Miró las esferas de azul y oro que llamaban la atención desde el lado norte de la plaza, junto a la torre del reloj. Eran las tres menos cinco.

Escipión y los otros ya se encontraban junto a las fuentes de leones, delante de la entrada lateral de la basílica, y los estaban esperando. El Señor de los Ladrones se había quitado la máscara y jugaba impaciente con ella.

—¡Bueno, por fin! —dijo cuando Bo se sentó a su lado en el borde de la fuente—. ¿Has ido a ver otra vez los caballos?

Bo se miró los pies. Avispa le había comprado unos zapatos nuevos. Eran un poco grandes, pero muy bonitos. Y, además, calientes.

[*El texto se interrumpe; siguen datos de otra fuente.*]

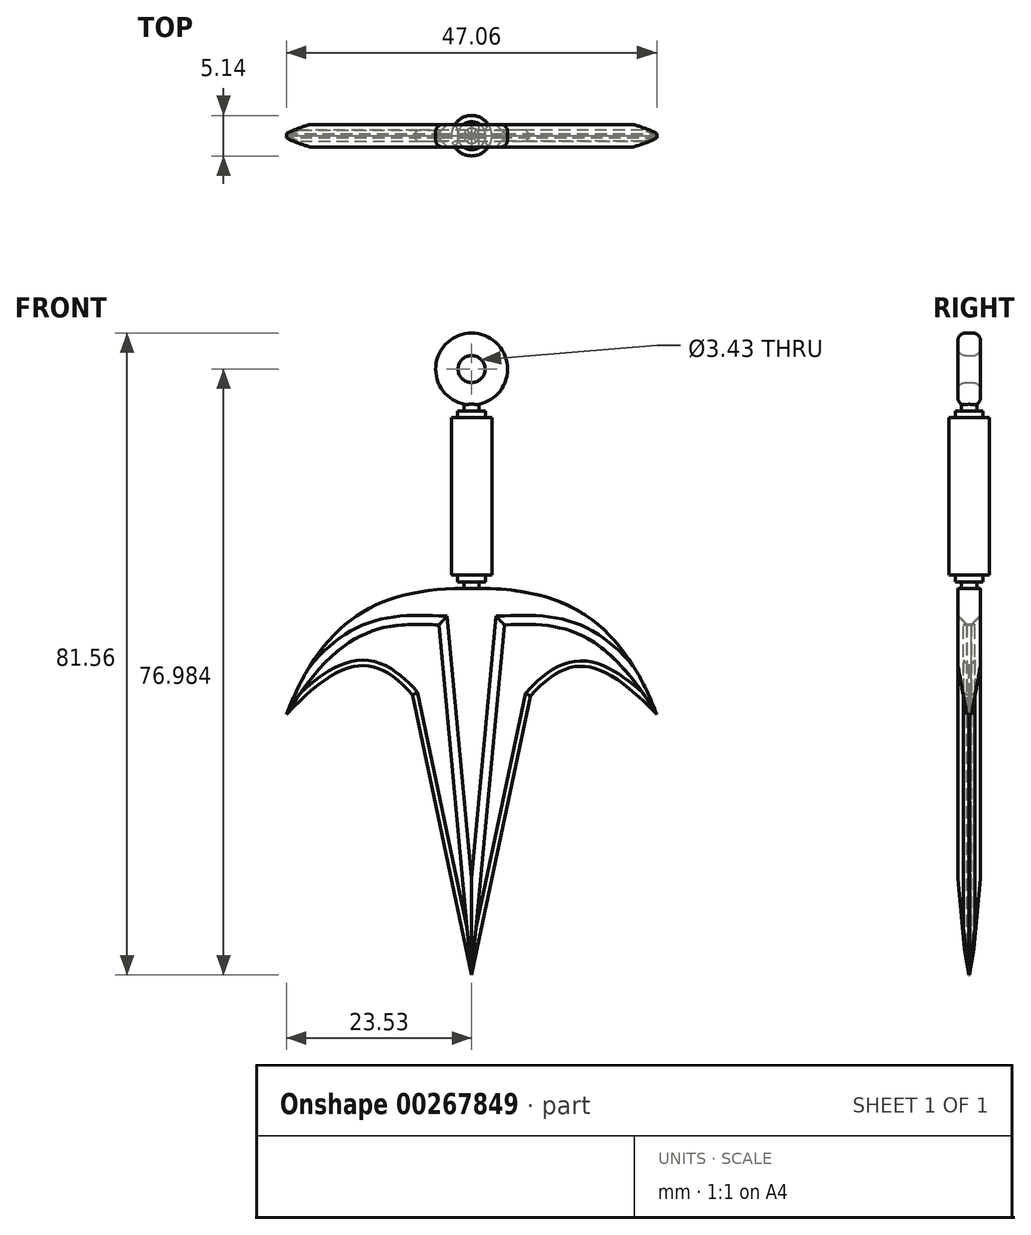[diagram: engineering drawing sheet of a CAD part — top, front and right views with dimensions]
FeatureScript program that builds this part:
annotation { "Feature Type Name" : "Feature", "Feature Type Description" : "" }
export const myFeature = defineFeature(function(context is Context, id is Id, definition is map)
    precondition{}
    {
        {
            var Q0;
            Q0=qCreatedBy(makeId("Front.planeOp"),FACE);
            var sketch = newSketch(context, id + "F0", { "sketchPlane" : qUnion([Q0])});
            skLineSegment(sketch, "E0", {"start": v(-2.15, 10.52) * mm, "end": v(2.15, 10.5) * mm});
            skFitSpline(sketch, "E1", {"points": [v(-2.15, 10.52) * mm, v(-52.28, -25.05) * mm], "startDerivative": vector(-77.64, 0.41) * mm, "endDerivative": vector(-28.93, -75.16) * mm});
            skFitSpline(sketch, "E2.MirrorCS", {"points": [v(2.15, 10.52) * mm, v(52.28, -25.05) * mm], "startDerivative": vector(77.64, 0.41) * mm, "endDerivative": vector(28.93, -75.16) * mm});
            skFitSpline(sketch, "E3", {"points": [v(-52.28, -25.05) * mm, v(-16.63, -19.48) * mm], "startDerivative": vector(47.66, 50.06) * mm, "endDerivative": vector(33.37, -37.08) * mm});
            skFitSpline(sketch, "E4.MirrorCS", {"points": [v(52.28, -25.05) * mm, v(16.62, -19.8) * mm], "startDerivative": vector(-47.66, 50.06) * mm, "endDerivative": vector(-33.37, -37.08) * mm});
            skLineSegment(sketch, "E5", {"start": v(-16.63, -19.48) * mm, "end": v(0, -98.6) * mm});
            skLineSegment(sketch, "E6.MirrorCS", {"start": v(16.62, -19.8) * mm, "end": v(0, -98.6) * mm});
            skLineSegment(sketch, "E7", {"start": v(-16.63, -19.48) * mm, "end": v(0, 0) * mm});
            skLineSegment(sketch, "E8.MirrorCS", {"start": v(16.62, -19.8) * mm, "end": v(0, 0) * mm});
            skFitSpline(sketch, "E9", {"points": [v(-52.28, -25.05) * mm, v(0, 0) * mm], "startDerivative": vector(56, 91.77) * mm, "endDerivative": vector(61, 0) * mm});
            skFitSpline(sketch, "E10.MirrorCS", {"points": [v(52.28, -25.05) * mm, v(0, 0) * mm], "startDerivative": vector(-56, 91.77) * mm, "endDerivative": vector(-61, 0) * mm});
            skLineSegment(sketch, "E11", {"start": v(0, -98.6) * mm, "end": v(-8.31, -9.74) * mm});
            skLineSegment(sketch, "E12", {"start": v(0, 10.5) * mm, "end": v(0, -98.6) * mm, "construction": true});
            skLineSegment(sketch, "E13.MirrorCS", {"start": v(0, -98.6) * mm, "end": v(8.31, -9.74) * mm});
            skLineSegment(sketch, "E14", {"start": v(-8.31, -9.74) * mm, "end": v(-9.25, 0.25) * mm});
            skLineSegment(sketch, "E15.MirrorCS", {"start": v(8.31, -9.74) * mm, "end": v(9.25, 0.25) * mm});
            skLineSegment(sketch, "E16", {"start": v(0, 10.5) * mm, "end": v(0, 72.47) * mm, "construction": true});
            skLineSegment(sketch, "E17", {"start": v(2.15, 10.5) * mm, "end": v(2.15, 12.4) * mm});
            skLineSegment(sketch, "E18", {"start": v(2.15, 12.4) * mm, "end": v(3.93, 12.4) * mm});
            skLineSegment(sketch, "E19", {"start": v(3.93, 12.4) * mm, "end": v(3.93, 14.3) * mm});
            skLineSegment(sketch, "E20", {"start": v(3.93, 14.3) * mm, "end": v(5.7, 14.3) * mm});
            skLineSegment(sketch, "E21", {"start": v(5.7, 14.3) * mm, "end": v(5.7, 58.75) * mm});
            skLineSegment(sketch, "E22", {"start": v(5.7, 36.52) * mm, "end": v(-12.22, 36.52) * mm, "construction": true});
            skLineSegment(sketch, "E23.MirrorCS", {"start": v(3.93, 58.74) * mm, "end": v(5.7, 58.75) * mm});
            skLineSegment(sketch, "E24.MirrorCS", {"start": v(2.15, 60.64) * mm, "end": v(3.93, 60.65) * mm});
            skLineSegment(sketch, "E25.MirrorCS", {"start": v(3.93, 60.65) * mm, "end": v(3.93, 58.74) * mm});
            skCircle(sketch, "E26", {"center": v(0, 72.47) * mm, "radius": 10.16 * mm});
            skCircle(sketch, "E27", {"center": v(0, 72.47) * mm, "radius": 3.81 * mm});
            skLineSegment(sketch, "E28", {"start": v(2.14, 62.54) * mm, "end": v(2.15, 60.64) * mm});
            skLineSegment(sketch, "E29", {"start": v(0, 62.31) * mm, "end": v(0, 10.5) * mm});
            skSolve(sketch);
        }
        {
            var Q0;
            Q0=makeQuery(id+"F0.imprint","IMPRINT",FACE,{"disambiguationData":[TD([[makeQuery(id+"F0.imprint","IMPRINT",EDGE,{"derivedFrom":sQuery(id+"F0.wireOp",EDGE,"E27")}),-1.0]])]});
            extrude(context, id + "F1", {"entities" : qUnion([Q0]), "endBound" : BoundingType.SYMMETRIC, "depth" : 6.35 * mm});
        }
        {
            var Q0;
            Q0=makeQuery(id+"F1.opExtrude","CAP_EDGE",EDGE,{"disambiguationData":[OSD([sQuery(id+"F0.wireOp",EDGE,"E26")])],"isStart":false});
            var Q1;
            Q1=makeQuery(id+"F1.opExtrude","CAP_EDGE",EDGE,{"disambiguationData":[OSD([sQuery(id+"F0.wireOp",EDGE,"E26")])],"isStart":true});
            var Q2;
            Q2=makeQuery(id+"F1.opExtrude","CAP_EDGE",EDGE,{"disambiguationData":[OSD([sQuery(id+"F0.wireOp",EDGE,"E27")])],"isStart":true});
            var Q3;
            Q3=makeQuery(id+"F1.opExtrude","CAP_EDGE",EDGE,{"disambiguationData":[OSD([sQuery(id+"F0.wireOp",EDGE,"E27")])],"isStart":false});
            fillet(context, id + "F2", {"entities" : qUnion([Q0, Q1, Q2, Q3]), "radius" : 2.03 * mm, "tangentPropagation" : true, "allowEdgeOverflow" : false});
        }
        {
            var Q0;
            {var subQ2=sQuery(id+"F0.wireOp",EDGE,"E18");Q0=makeQuery(id+"F0.imprint","IMPRINT",FACE,{"disambiguationData":[TD([[makeQuery(id+"F0.imprint","IMPRINT",EDGE,{"derivedFrom":subQ2}),1.0]])]});}
            var Q1;
            Q1=sQuery(id+"F0.wireOp",EDGE,"E29");
            revolve(context, id + "F3", {"operationType" : NewBodyOperationType.ADD, "entities" : qUnion([Q0]), "axis" : qUnion([Q1]), "revolveType" : RevolveType.FULL});
        }
        {
            var Q0;
            {var subQ1=sQuery(id+"F0.wireOp",EDGE,"E1");Q0=makeQuery(id+"F0.imprint","IMPRINT",FACE,{"disambiguationData":[TD([[makeQuery(id+"F0.imprint","IMPRINT",EDGE,{"derivedFrom":subQ1}),1.0]])]});}
            var Q1;
            {var subQ3=sQuery(id+"F0.wireOp",EDGE,"E11");Q1=makeQuery(id+"F0.imprint","IMPRINT",FACE,{"disambiguationData":[TD([[makeQuery(id+"F0.imprint","IMPRINT",EDGE,{"derivedFrom":subQ3}),-1.0]])]});}
            var Q2;
            {var subQ3=sQuery(id+"F0.wireOp",EDGE,"E14");Q2=makeQuery(id+"F0.imprint","IMPRINT",FACE,{"disambiguationData":[TD([[makeQuery(id+"F0.imprint","IMPRINT",EDGE,{"derivedFrom":subQ3}),-1.0]])]});}
            var Q3;
            {var subQ5=sQuery(id+"F0.wireOp",EDGE,"E15.MirrorCS");Q3=makeQuery(id+"F0.imprint","IMPRINT",FACE,{"disambiguationData":[TD([[makeQuery(id+"F0.imprint","IMPRINT",EDGE,{"derivedFrom":subQ5}),1.0]])]});}
            extrude(context, id + "F4", {"entities" : qUnion([Q0, Q1, Q2, Q3]), "endBound" : BoundingType.SYMMETRIC, "depth" : 6.35 * mm});
        }
        {
            var Q0;
            {var subQ0=sQuery(id+"F0.wireOp",EDGE,"E3");Q0=makeQuery(id+"F0.imprint","IMPRINT",FACE,{"disambiguationData":[TD([[makeQuery(id+"F0.imprint","IMPRINT",EDGE,{"derivedFrom":subQ0}),1.0]])]});}
            var Q1;
            {var subQ0=sQuery(id+"F0.wireOp",EDGE,"E5");Q1=makeQuery(id+"F0.imprint","IMPRINT",FACE,{"disambiguationData":[TD([[makeQuery(id+"F0.imprint","IMPRINT",EDGE,{"derivedFrom":subQ0}),1.0]])]});}
            var Q2;
            {var subQ0=sQuery(id+"F0.wireOp",EDGE,"E4.MirrorCS");Q2=makeQuery(id+"F0.imprint","IMPRINT",FACE,{"disambiguationData":[TD([[makeQuery(id+"F0.imprint","IMPRINT",EDGE,{"derivedFrom":subQ0}),-1.0]])]});}
            var Q3;
            {var subQ0=sQuery(id+"F0.wireOp",EDGE,"E6.MirrorCS");Q3=makeQuery(id+"F0.imprint","IMPRINT",FACE,{"disambiguationData":[TD([[makeQuery(id+"F0.imprint","IMPRINT",EDGE,{"derivedFrom":subQ0}),-1.0]])]});}
            extrude(context, id + "F5", {"entities" : qUnion([Q0, Q1, Q2, Q3]), "endBound" : BoundingType.SYMMETRIC, "depth" : 3.17 * mm});
        }
        {
            var Q0;
            Q0=makeQuery(id+"F5.opExtrude","CAP_EDGE",EDGE,{"disambiguationData":[OSD([sQuery(id+"F0.wireOp",EDGE,"E5")])],"isStart":false});
            var Q1;
            Q1=makeQuery(id+"F5.opExtrude","CAP_EDGE",EDGE,{"disambiguationData":[OSD([sQuery(id+"F0.wireOp",EDGE,"E3")])],"isStart":false});
            var Q2;
            Q2=makeQuery(id+"F5.opExtrude","CAP_EDGE",EDGE,{"disambiguationData":[OSD([sQuery(id+"F0.wireOp",EDGE,"E5")])],"isStart":true});
            var Q3;
            Q3=makeQuery(id+"F5.opExtrude","CAP_EDGE",EDGE,{"disambiguationData":[OSD([sQuery(id+"F0.wireOp",EDGE,"E3")])],"isStart":true});
            chamfer(context, id + "F6", {"entities" : qUnion([Q0, Q1, Q2, Q3]), "width" : 1.52 * mm, "tangentPropagation" : true});
        }
        {
            var Q0;
            Q0=makeQuery(id+"F5.opExtrude","CAP_EDGE",EDGE,{"disambiguationData":[OSD([sQuery(id+"F0.wireOp",EDGE,"E6.MirrorCS")])],"isStart":false});
            var Q1;
            Q1=makeQuery(id+"F5.opExtrude","CAP_EDGE",EDGE,{"disambiguationData":[OSD([sQuery(id+"F0.wireOp",EDGE,"E4.MirrorCS")])],"isStart":false});
            var Q2;
            Q2=makeQuery(id+"F5.opExtrude","CAP_EDGE",EDGE,{"disambiguationData":[OSD([sQuery(id+"F0.wireOp",EDGE,"E4.MirrorCS")])],"isStart":true});
            var Q3;
            Q3=makeQuery(id+"F5.opExtrude","CAP_EDGE",EDGE,{"disambiguationData":[OSD([sQuery(id+"F0.wireOp",EDGE,"E6.MirrorCS")])],"isStart":true});
            chamfer(context, id + "F7", {"entities" : qUnion([Q0, Q1, Q2, Q3]), "width" : 1.52 * mm, "tangentPropagation" : true});
        }
        {
            var Q0;
            Q0=makeQuery(id+"F4.opExtrude","CAP_EDGE",EDGE,{"disambiguationData":[OSD([sQuery(id+"F0.wireOp",EDGE,"E7")])],"isStart":false});
            var Q1;
            Q1=makeQuery(id+"F4.opExtrude","CAP_EDGE",EDGE,{"disambiguationData":[OSD([sQuery(id+"F0.wireOp",EDGE,"E11")])],"isStart":false});
            var Q2;
            Q2=makeQuery(id+"F4.opExtrude","CAP_EDGE",EDGE,{"disambiguationData":[OSD([sQuery(id+"F0.wireOp",EDGE,"d41bfb26-c881-4ffa-98e3-99cad1ed0fc00.MirrorCS")])],"isStart":false});
            var Q3;
            Q3=makeQuery(id+"F4.opExtrude","CAP_EDGE",EDGE,{"disambiguationData":[OSD([sQuery(id+"F0.wireOp",EDGE,"E8.MirrorCS")])],"isStart":false});
            var Q4;
            Q4=makeQuery(id+"F4.opExtrude","CAP_EDGE",EDGE,{"disambiguationData":[OSD([sQuery(id+"F0.wireOp",EDGE,"E7")])],"isStart":true});
            var Q5;
            Q5=makeQuery(id+"F4.opExtrude","CAP_EDGE",EDGE,{"disambiguationData":[OSD([sQuery(id+"F0.wireOp",EDGE,"E8.MirrorCS")])],"isStart":true});
            var Q6;
            Q6=makeQuery(id+"F4.opExtrude","CAP_EDGE",EDGE,{"disambiguationData":[OSD([sQuery(id+"F0.wireOp",EDGE,"d41bfb26-c881-4ffa-98e3-99cad1ed0fc00.MirrorCS")])],"isStart":true});
            var Q7;
            Q7=makeQuery(id+"F4.opExtrude","CAP_EDGE",EDGE,{"disambiguationData":[OSD([sQuery(id+"F0.wireOp",EDGE,"E11")])],"isStart":true});
            var Q8;
            Q8=makeQuery(id+"F4.opExtrude","CAP_EDGE",EDGE,{"disambiguationData":[OSD([sQuery(id+"F0.wireOp",EDGE,"E13.MirrorCS")])],"isStart":true});
            var Q9;
            Q9=makeQuery(id+"F4.opExtrude","CAP_EDGE",EDGE,{"disambiguationData":[OSD([sQuery(id+"F0.wireOp",EDGE,"E13.MirrorCS")])],"isStart":false});
            chamfer(context, id + "F8", {"entities" : qUnion([Q0, Q1, Q2, Q3, Q4, Q5, Q6, Q7, Q8, Q9]), "width" : 2.54 * mm, "tangentPropagation" : true});
        }
        {
            var Q0;
            Q0=qCreatedBy(makeId("Right.planeOp"),FACE);
            var sketch = newSketch(context, id + "F9", { "sketchPlane" : qUnion([Q0])});
            skLineSegment(sketch, "E30", {"start": v(0, -99.02) * mm, "end": v(-21.64, -99.02) * mm});
            skLineSegment(sketch, "E31", {"start": v(-21.64, -99.02) * mm, "end": v(-7.44, -55.2) * mm});
            skLineSegment(sketch, "E32", {"start": v(0, -99.02) * mm, "end": v(0, -42.48) * mm, "construction": true});
            skLineSegment(sketch, "E33.MirrorCS", {"start": v(21.64, -99.02) * mm, "end": v(7.44, -55.2) * mm});
            skLineSegment(sketch, "E34.MirrorCS", {"start": v(0, -99.02) * mm, "end": v(21.64, -99.02) * mm});
            skLineSegment(sketch, "E35.MirrorCS", {"start": v(0, -99.02) * mm, "end": v(1, -75.67) * mm});
            skPoint(sketch, "E36.endSnap0", {"position": v(-10.82, -99.02) * mm});
            skLineSegment(sketch, "E37", {"start": v(7.44, -55.2) * mm, "end": v(0, -99.02) * mm});
            skLineSegment(sketch, "E38", {"start": v(-7.44, -55.2) * mm, "end": v(0, -99.02) * mm});
            skSolve(sketch);
        }
        {
            var Q0;
            Q0 = qSketchRegion(id + "F9", true);
            extrude(context, id + "F10", {"entities" : qUnion([Q0]), "operationType" : NewBodyOperationType.REMOVE, "endBound" : BoundingType.SYMMETRIC, "oppositeDirection" : true, "depth" : 25.4 * mm});
        }
        {
            var Q0;
            Q0=makeQuery(id+"F4.opExtrude","CAP_EDGE",EDGE,{"disambiguationData":[OSD([sQuery(id+"F0.wireOp",EDGE,"E10.MirrorCS")])],"isStart":true});
            var Q1;
            Q1=makeQuery(id+"F4.opExtrude","CAP_EDGE",EDGE,{"disambiguationData":[OSD([sQuery(id+"F0.wireOp",EDGE,"E9")])],"isStart":true});
            var Q2;
            Q2=makeQuery(id+"F4.opExtrude","CAP_EDGE",EDGE,{"disambiguationData":[OSD([sQuery(id+"F0.wireOp",EDGE,"E10.MirrorCS")])],"isStart":false});
            var Q3;
            Q3=makeQuery(id+"F4.opExtrude","CAP_EDGE",EDGE,{"disambiguationData":[OSD([sQuery(id+"F0.wireOp",EDGE,"E9")])],"isStart":false});
            chamfer(context, id + "F11", {"entities" : qUnion([Q0, Q1, Q2, Q3]), "width" : 2.54 * mm, "tangentPropagation" : true});
        }
        {
            var Q0;
            Q0=makeQuery(id+"F1.opExtrude","SWEPT_BODY",BODY,{"disambiguationData":[OSD([sQuery(id+"F0.wireOp",EDGE,"E26"),sQuery(id+"F0.wireOp",EDGE,"E27")])]});
            var Q1;
            Q1=makeQuery(id+"F4.opExtrude","SWEPT_BODY",BODY,{"disambiguationData":[OSD([sQuery(id+"F0.wireOp",EDGE,"E0"),sQuery(id+"F0.wireOp",EDGE,"E1"),sQuery(id+"F0.wireOp",EDGE,"E2.MirrorCS"),sQuery(id+"F0.wireOp",EDGE,"E9"),sQuery(id+"F0.wireOp",EDGE,"E10.MirrorCS"),sQuery(id+"F0.wireOp",EDGE,"E11"),sQuery(id+"F0.wireOp",EDGE,"E13.MirrorCS"),sQuery(id+"F0.wireOp",EDGE,"E14"),sQuery(id+"F0.wireOp",EDGE,"E15.MirrorCS"),sQuery(id+"F0.wireOp",EDGE,"E17")])]});
            var Q2;
            Q2=makeQuery(id+"F5.opExtrude","SWEPT_BODY",BODY,{"disambiguationData":[OSD([sQuery(id+"F0.wireOp",EDGE,"E3"),sQuery(id+"F0.wireOp",EDGE,"E5"),sQuery(id+"F0.wireOp",EDGE,"E9"),sQuery(id+"F0.wireOp",EDGE,"E11"),sQuery(id+"F0.wireOp",EDGE,"E14")])]});
            var Q3;
            Q3=makeQuery(id+"F5.opExtrude","SWEPT_BODY",BODY,{"disambiguationData":[OSD([sQuery(id+"F0.wireOp",EDGE,"E4.MirrorCS"),sQuery(id+"F0.wireOp",EDGE,"E6.MirrorCS"),sQuery(id+"F0.wireOp",EDGE,"E10.MirrorCS"),sQuery(id+"F0.wireOp",EDGE,"E13.MirrorCS"),sQuery(id+"F0.wireOp",EDGE,"E15.MirrorCS")])]});
            var Q4;
            Q4=qCreatedBy(makeId("Origin.pointOp"),VERTEX);
            transform(context, id + "F12", {"entities" : qUnion([Q0, Q1, Q2, Q3]), "transformType" : TransformType.SCALE_UNIFORMLY, "scale" : .45, "scalePoint" : qUnion([Q4]), "makeCopy" : false});
        }
    });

—¡Escuchad! —Escipión les hizo un gesto a los demás con la mano para que se acercaran y bajó la voz, como si tuviera miedo de que alguna de las personas que corría por allí pudiese estar escuchándolos—. No quiero aparecer en la cita con todo un séquito detrás, por lo tanto lo haremos de la manera siguiente: cuando entre me acompañarán Próspero y Mosca, mientras tanto vosotros tres esperaréis aquí junto a la fuente.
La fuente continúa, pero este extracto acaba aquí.